Our research contrasts two possible narratives for Antarctica in the coming half century – a story that will be played within the lifespan of today’s children and young adults.
Since 1994, Earth has lost 28 trillion tonnes of ice
While the two scenarios are necessarily speculative, two things are certain. The first is that once Antarctica undergoes significant change, we are committed to the centuries-old irreversible change on global scales. The second is that we don’t have much time – the narrative that eventually plays out will depend on the choices made in the coming decade.
Scientists believe they have warned that melting glaciers and ice sheets could raise sea levels by one meter by the end of this century. Displacement of one million people living in relatively low-lying areas would mean.

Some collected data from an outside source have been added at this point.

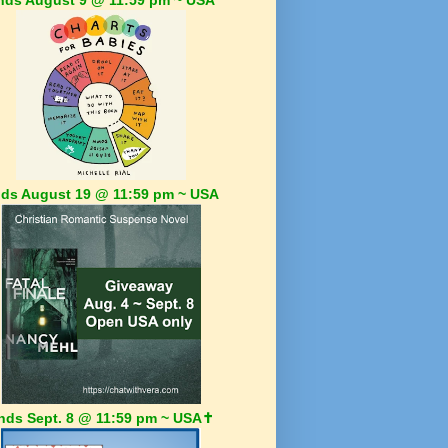
ds August 19 @ 11:59 pm ~ USA
nds Sept. 8 @ 11:59 pm ~ USA✝️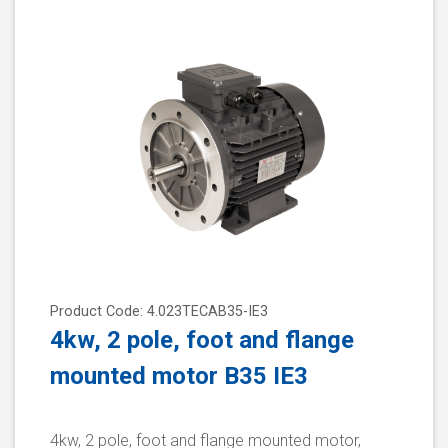
Product Code: 4.023TECAB35-IE3
4kw, 2 pole, foot and flange
mounted motor B35 IE3
4kw, 2 pole, foot and flange mounted motor,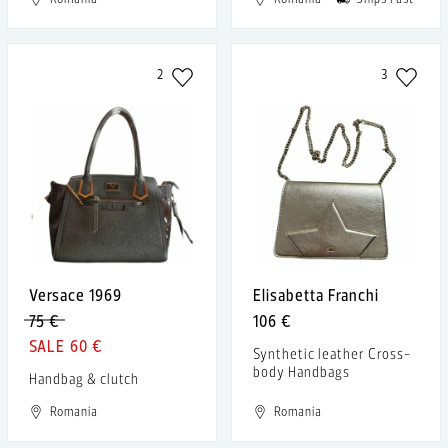
2
3
Versace 1969
Elisabetta Franchi
75 €
106 €
60 €
Synthetic leather Cross-
body Handbags
Handbag & clutch
Romania
Romania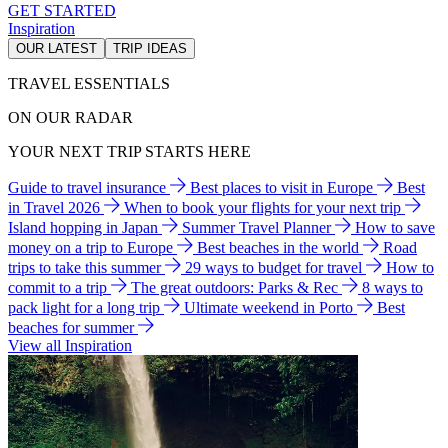
GET STARTED
Inspiration
OUR LATEST
TRIP IDEAS
TRAVEL ESSENTIALS
ON OUR RADAR
YOUR NEXT TRIP STARTS HERE
Guide to travel insurance
Best places to visit in Europe
Best
in Travel 2026
When to book your flights for your next trip
Island hopping in Japan
Summer Travel Planner
How to save
money on a trip to Europe
Best beaches in the world
Road
trips to take this summer
29 ways to budget for travel
How to
commit to a trip
The great outdoors: Parks & Rec
8 ways to
pack light for a long trip
Ultimate weekend in Porto
Best
beaches for summer
View all Inspiration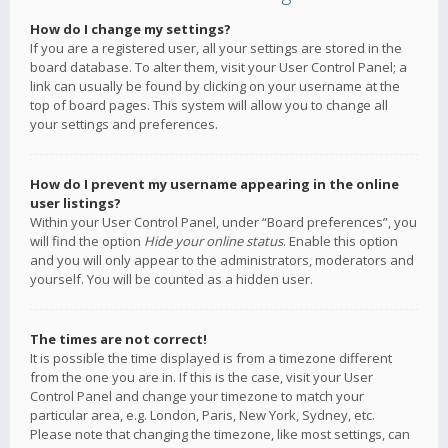
How do I change my settings?
If you are a registered user, all your settings are stored in the
board database. To alter them, visit your User Control Panel; a
link can usually be found by clicking on your username at the
top of board pages. This system will allow you to change all
your settings and preferences.
How do I prevent my username appearing in the online
user listings?
Within your User Control Panel, under “Board preferences”, you
will find the option
Hide your online status
. Enable this option
and you will only appear to the administrators, moderators and
yourself. You will be counted as a hidden user.
The times are not correct!
It is possible the time displayed is from a timezone different
from the one you are in. If this is the case, visit your User
Control Panel and change your timezone to match your
particular area, e.g. London, Paris, New York, Sydney, etc.
Please note that changing the timezone, like most settings, can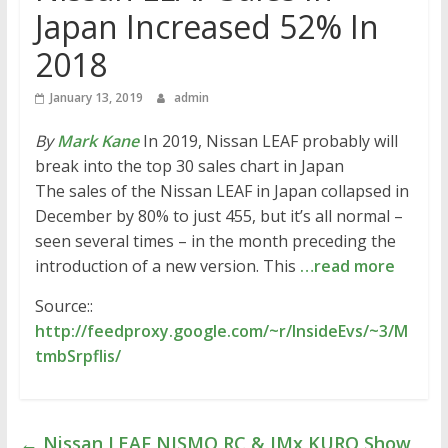
Japan Increased 52% In
2018
January 13, 2019
admin
By
Mark Kane
In 2019, Nissan LEAF probably will
break into the top 30 sales chart in Japan
The sales of the Nissan LEAF in Japan collapsed in
December by 80% to just 455, but it’s all normal –
seen several times – in the month preceding the
introduction of a new version. This
…read more
Source::
http://feedproxy.google.com/~r/InsideEvs/~3/M
tmbSrpflis/
←
Nissan LEAF NISMO RC & IMx KURO Show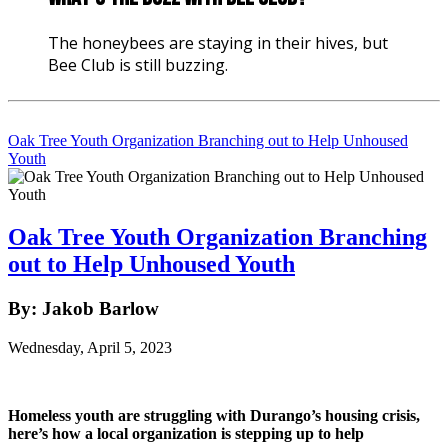
The honeybees are staying in their hives, but
Bee Club is still buzzing.
Oak Tree Youth Organization Branching out to Help Unhoused
Youth
Oak Tree Youth Organization Branching
out to Help Unhoused Youth
By: Jakob Barlow
Wednesday, April 5, 2023
Homeless youth are struggling with Durango’s housing crisis, 
here’s how a local organization is stepping up to help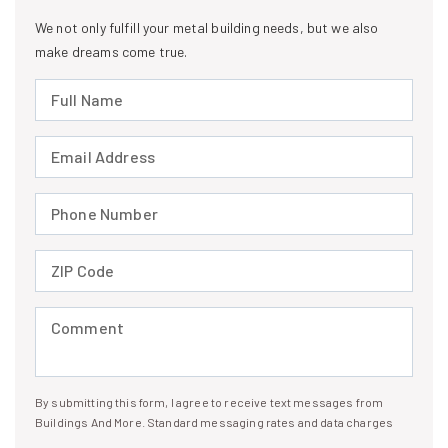
We not only fulfill your metal building needs, but we also
make dreams come true.
Full Name (required)
Email Address (required)
Phone Number (required)
ZIP Code (required)
Comment (required)
By submitting this form, I agree to receive text messages from
I agree to receive text messages
Buildings And More. Standard messaging rates and data charges
may apply. Message frequency may vary. You can opt-out by replying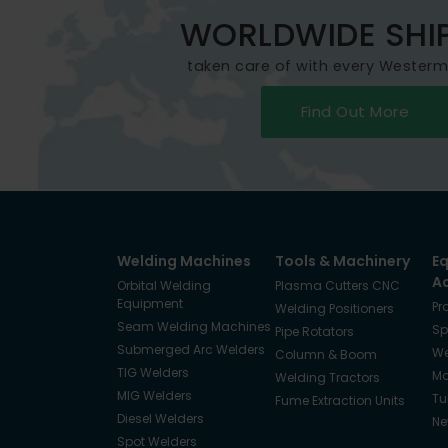
WORLDWIDE SHI
taken care of with every Wester
Find Out More
Welding Machines
Tools & Machinery
E
A
Orbital Welding
Plasma Cutters CNC
Equipment
Pr
Welding Positioners
Seam Welding Machines
Sp
Pipe Rotators
Submerged Arc Welders
We
Column & Boom
TIG Welders
Ma
Welding Tractors
MIG Welders
Tu
Fume Extraction Units
Diesel Welders
Ne
Spot Welders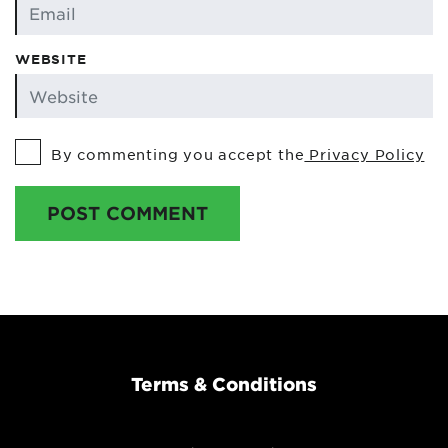
WEBSITE
By commenting you accept the
Privacy Policy
POST COMMENT
Terms & Conditions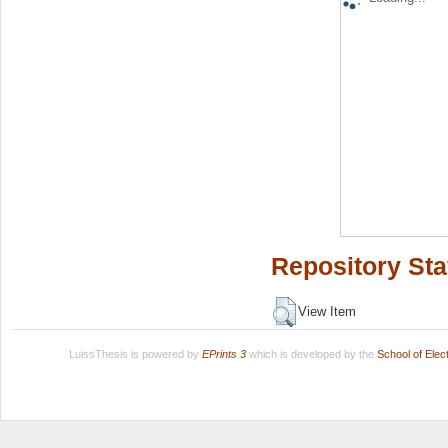
Repository Sta
View Item
LuissThesis is powered by
EPrints 3
which is developed by the
School of Ele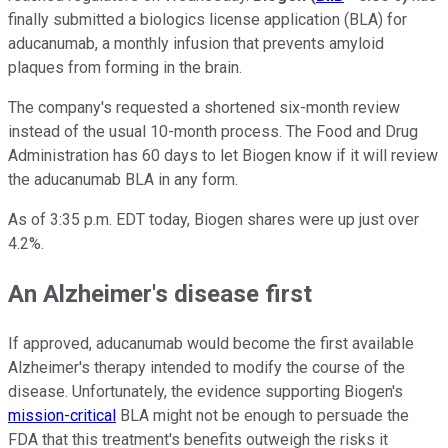
finally submitted a biologics license application (BLA) for
aducanumab, a monthly infusion that prevents amyloid
plaques from forming in the brain.
The company's requested a shortened six-month review
instead of the usual 10-month process. The Food and Drug
Administration has 60 days to let Biogen know if it will review
the aducanumab BLA in any form.
As of 3:35 p.m. EDT today, Biogen shares were up just over
4.2%.
An Alzheimer's disease first
If approved, aducanumab would become the first available
Alzheimer's therapy intended to modify the course of the
disease. Unfortunately, the evidence supporting Biogen's
mission-critical
BLA might not be enough to persuade the
FDA that this treatment's benefits outweigh the risks it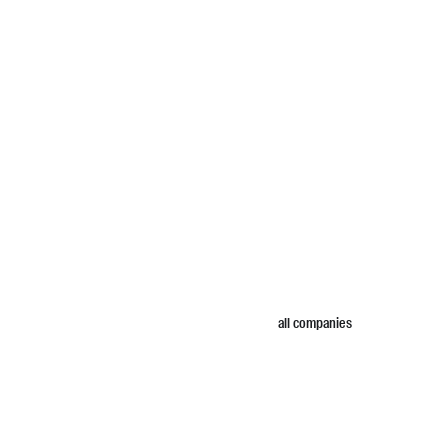
all companies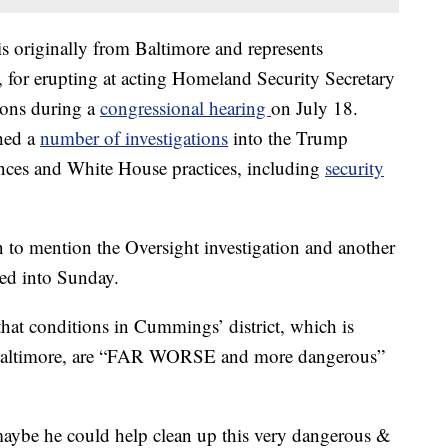
originally from Baltimore and represents
, for erupting at acting Homeland Security Secretary
ions during a
congressional hearing
on July 18.
hed a
number of investigations
into the Trump
ances and White House practices, including
security
n to mention the Oversight investigation and another
ued into Sunday.
hat conditions in Cummings’ district, which is
f Baltimore, are “FAR WORSE and more dangerous”
maybe he could help clean up this very dangerous &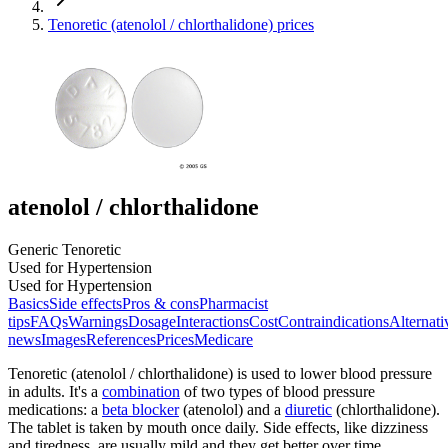
Tenoretic (atenolol / chlorthalidone) prices
atenolol / chlorthalidone
Generic Tenoretic
Used for Hypertension
Used for Hypertension
Basics
Side effects
Pros & cons
Pharmacist
tips
FAQs
Warnings
Dosage
Interactions
Cost
Contraindications
Alternati
news
Images
References
Prices
Medicare
Tenoretic (atenolol / chlorthalidone) is used to lower blood pressure
in adults. It's a
combination
of two types of blood pressure
medications: a
beta blocker
(atenolol) and a
diuretic
(chlorthalidone).
The tablet is taken by mouth once daily. Side effects, like dizziness
and tiredness, are usually mild and they get better over time.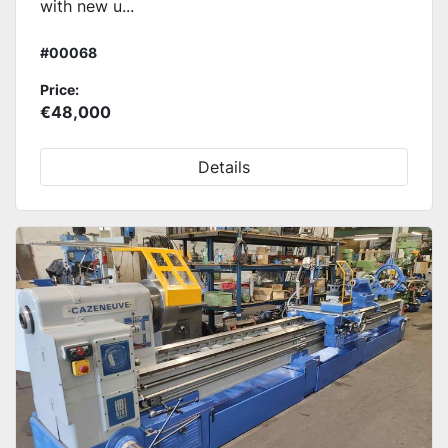
with new u...
#00068
Price:
€48,000
Details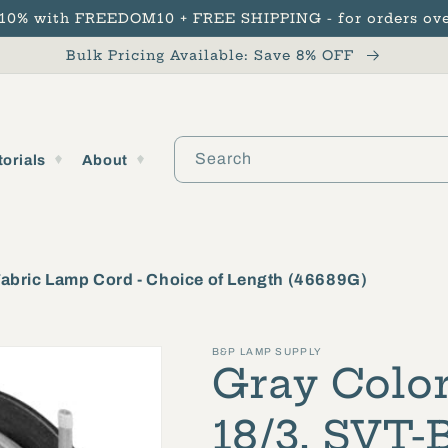
 10% with FREEDOM10 + FREE SHIPPING - for orders ove
Bulk Pricing Available: Save 8% OFF
Search
torials
About
Fabric Lamp Cord - Choice of Length (46689G)
B&P LAMP SUPPLY
Gray Color
18/3, SVT-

Scientists warned that melting this amount of ice is decreasing the Earth’s ability to reflect solar radiation back into space. This causes white ice to disappear and black sea or soil is absorbing more heat and making the Earth warmer.
In addition, melting of glaciers and ice sheets causes major cold water damage to the biological health of Arctic and Antarctic waters. Melting glaciers in the mountains also threatens the source of potable water for the local community. Why Lionel Messi wants to Leave Barcelona club?
Professor Shepherd said: “In the past, one would have done a limited amount of research on Antarctica or Greenland, where the ice is melting. But this is the first time the world has lost an amount of snow. What we found is really stunned. Gone. ‘
British scientists found glaciers in South America, Asia, Canada and other regions; Arctic and Antarctic sea ice; From 1994 to 2016, they surveyed ice sheets covering the lands of Antarctica and Greenland, and ice sheets extending from Antarctica to the sea.
Researchers say that in the last three decades, almost every region has lost large amounts of ice and continues to do so. A member of the research team, Tom Slater of the University of Leeds, said: “In terms of the ice we lost, the entire United Kingdom could have been covered by a 100-meter-thick sheet of 26 trillion tons of ice.